**What you will do**
In the copy, include every entry exactly but none of its images.

** Dataset content follows **

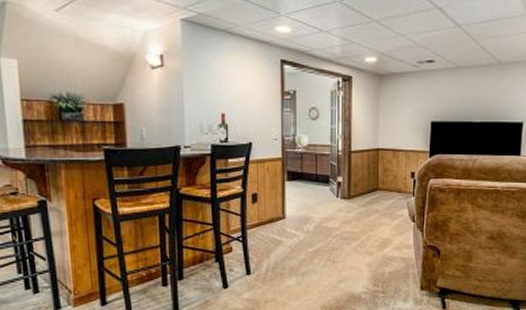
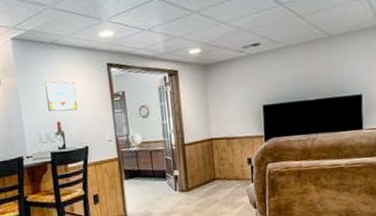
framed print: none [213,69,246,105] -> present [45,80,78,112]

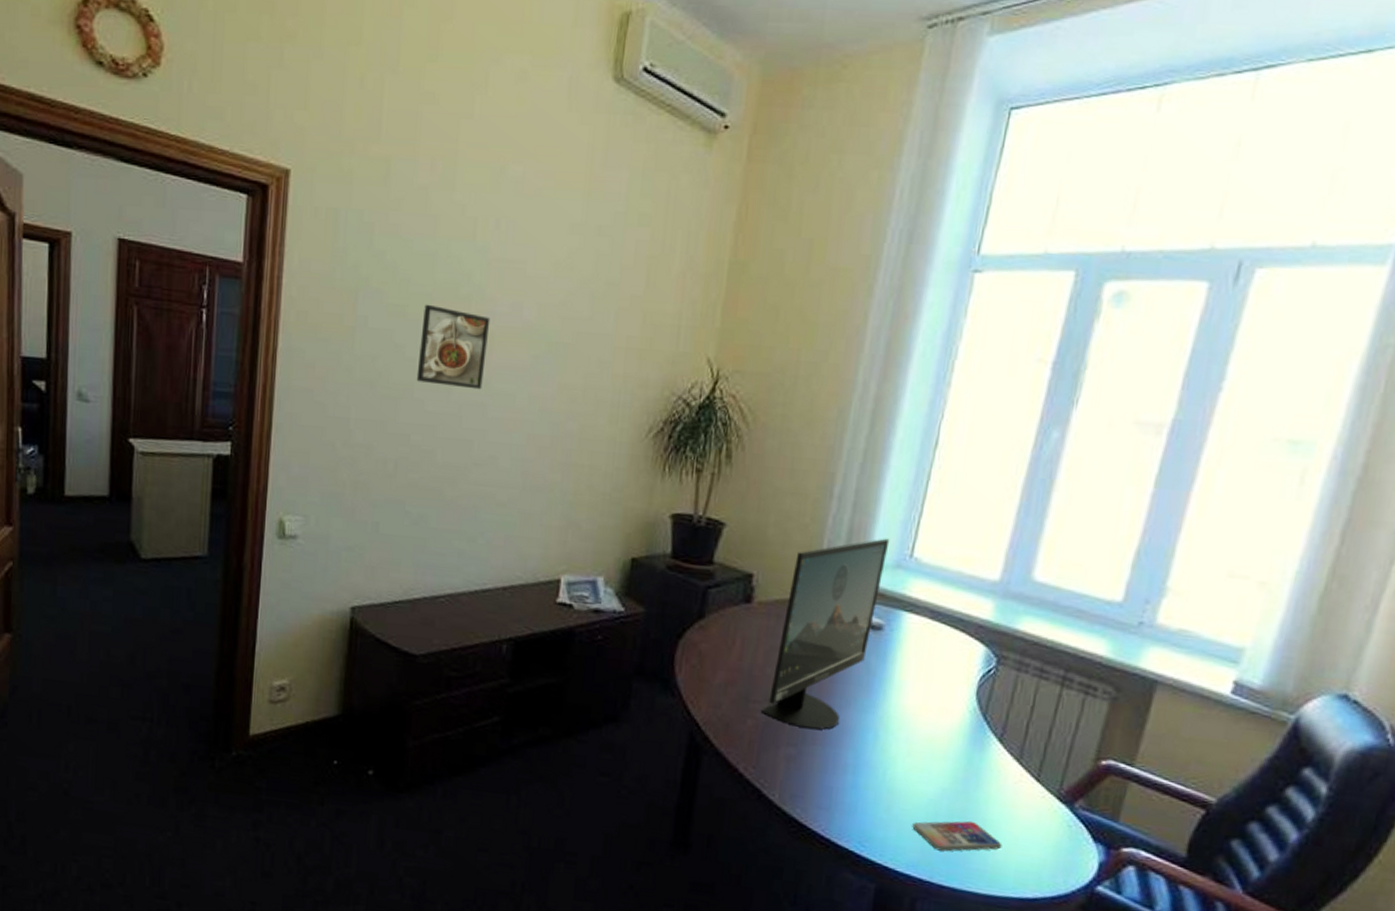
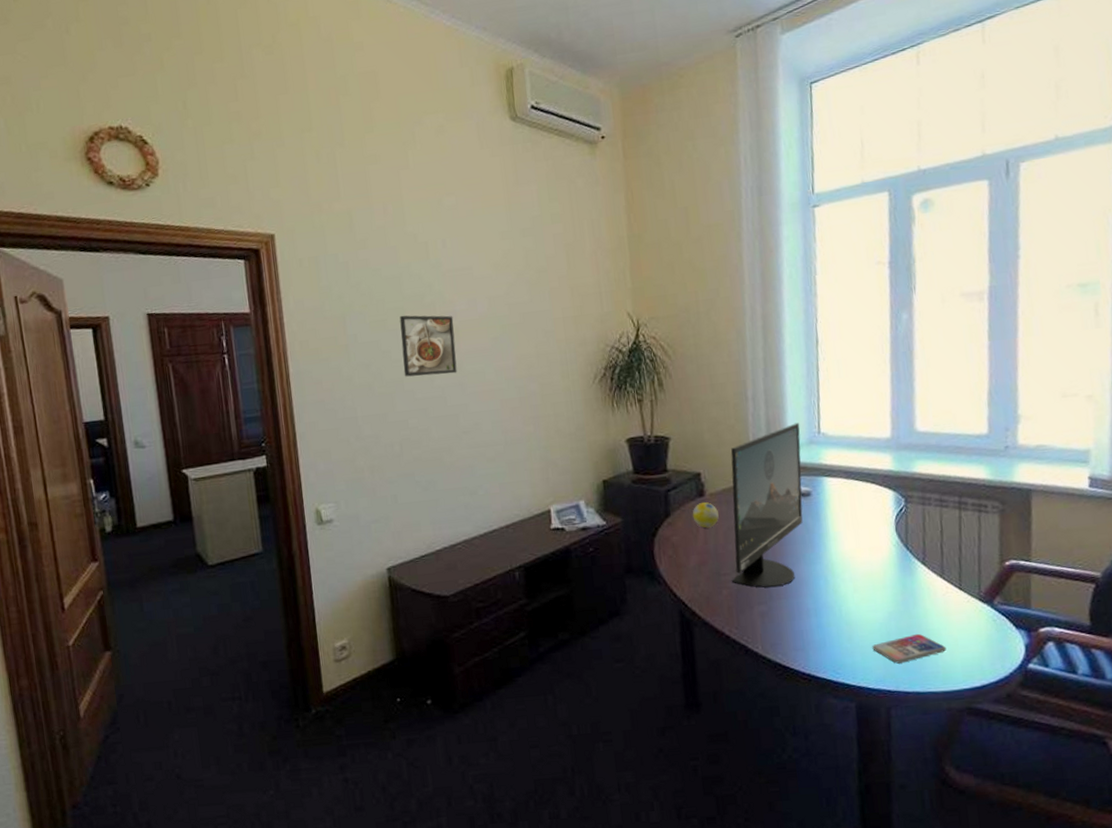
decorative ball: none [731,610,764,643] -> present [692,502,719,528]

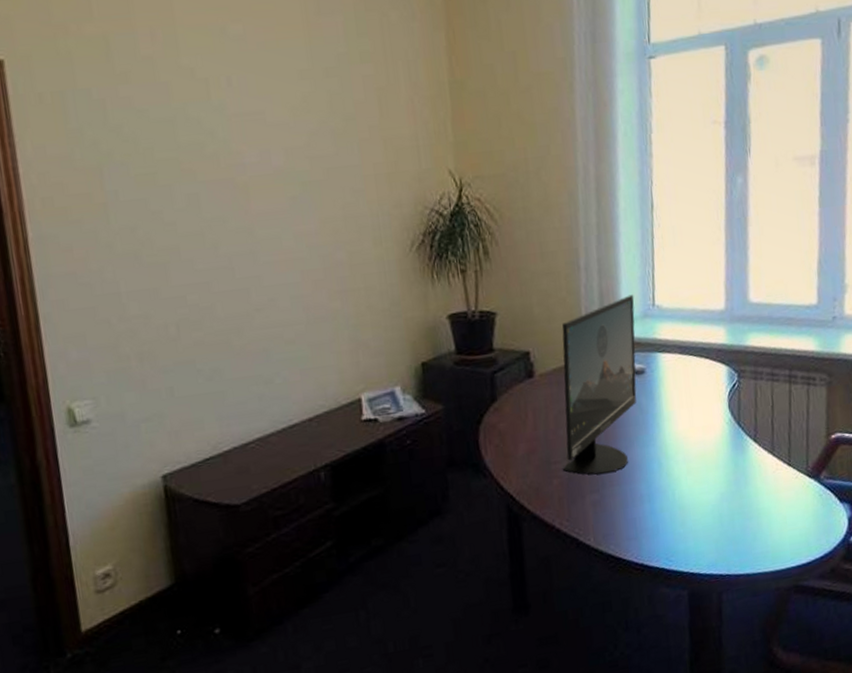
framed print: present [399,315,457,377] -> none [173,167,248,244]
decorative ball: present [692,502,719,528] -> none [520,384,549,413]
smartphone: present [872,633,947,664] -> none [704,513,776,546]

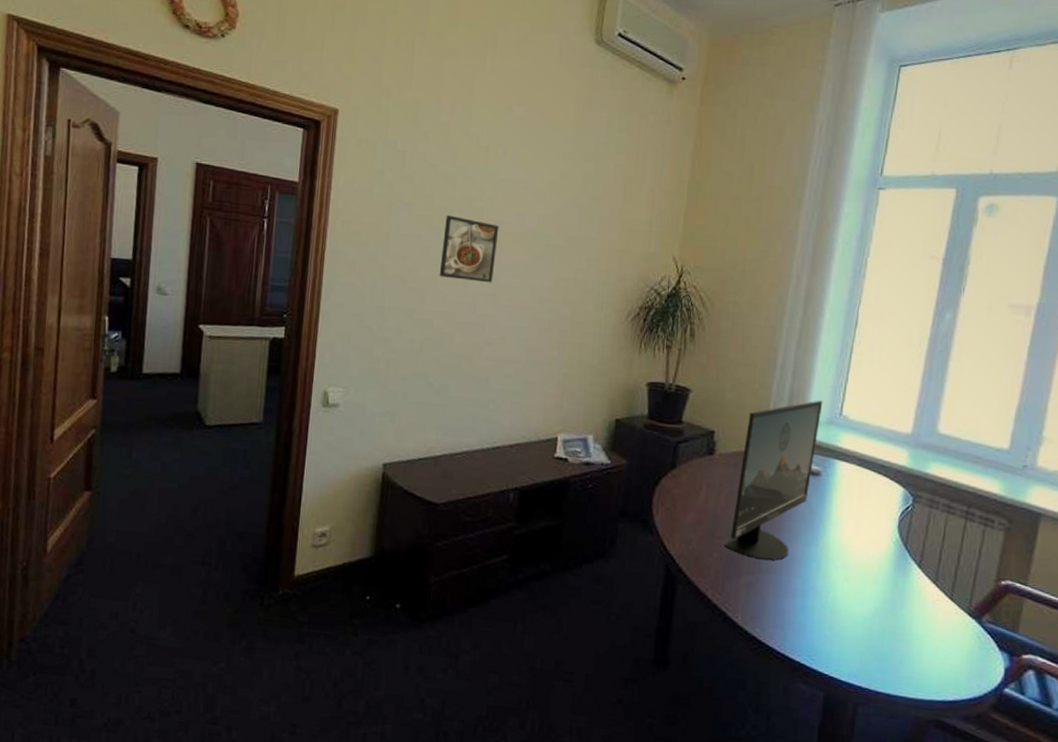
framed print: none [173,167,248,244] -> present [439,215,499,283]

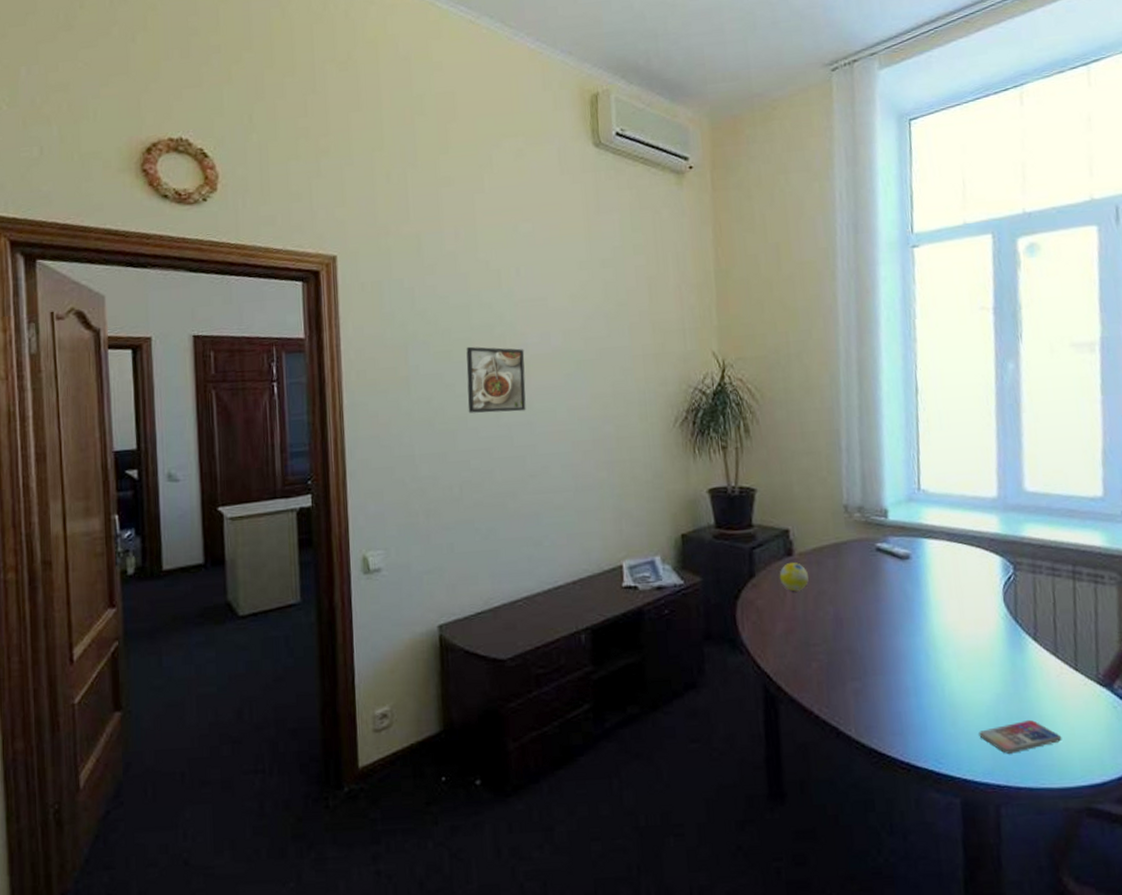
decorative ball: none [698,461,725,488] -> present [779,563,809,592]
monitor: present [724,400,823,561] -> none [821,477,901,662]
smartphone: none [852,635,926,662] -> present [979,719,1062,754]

** End of Dataset content **

**Task answer**
framed print: none [213,69,246,105] -> present [45,80,78,112]

decorative ball: none [731,610,764,643] -> present [692,502,719,528]

framed print: present [399,315,457,377] -> none [173,167,248,244]
decorative ball: present [692,502,719,528] -> none [520,384,549,413]
smartphone: present [872,633,947,664] -> none [704,513,776,546]

framed print: none [173,167,248,244] -> present [439,215,499,283]

decorative ball: none [698,461,725,488] -> present [779,563,809,592]
monitor: present [724,400,823,561] -> none [821,477,901,662]
smartphone: none [852,635,926,662] -> present [979,719,1062,754]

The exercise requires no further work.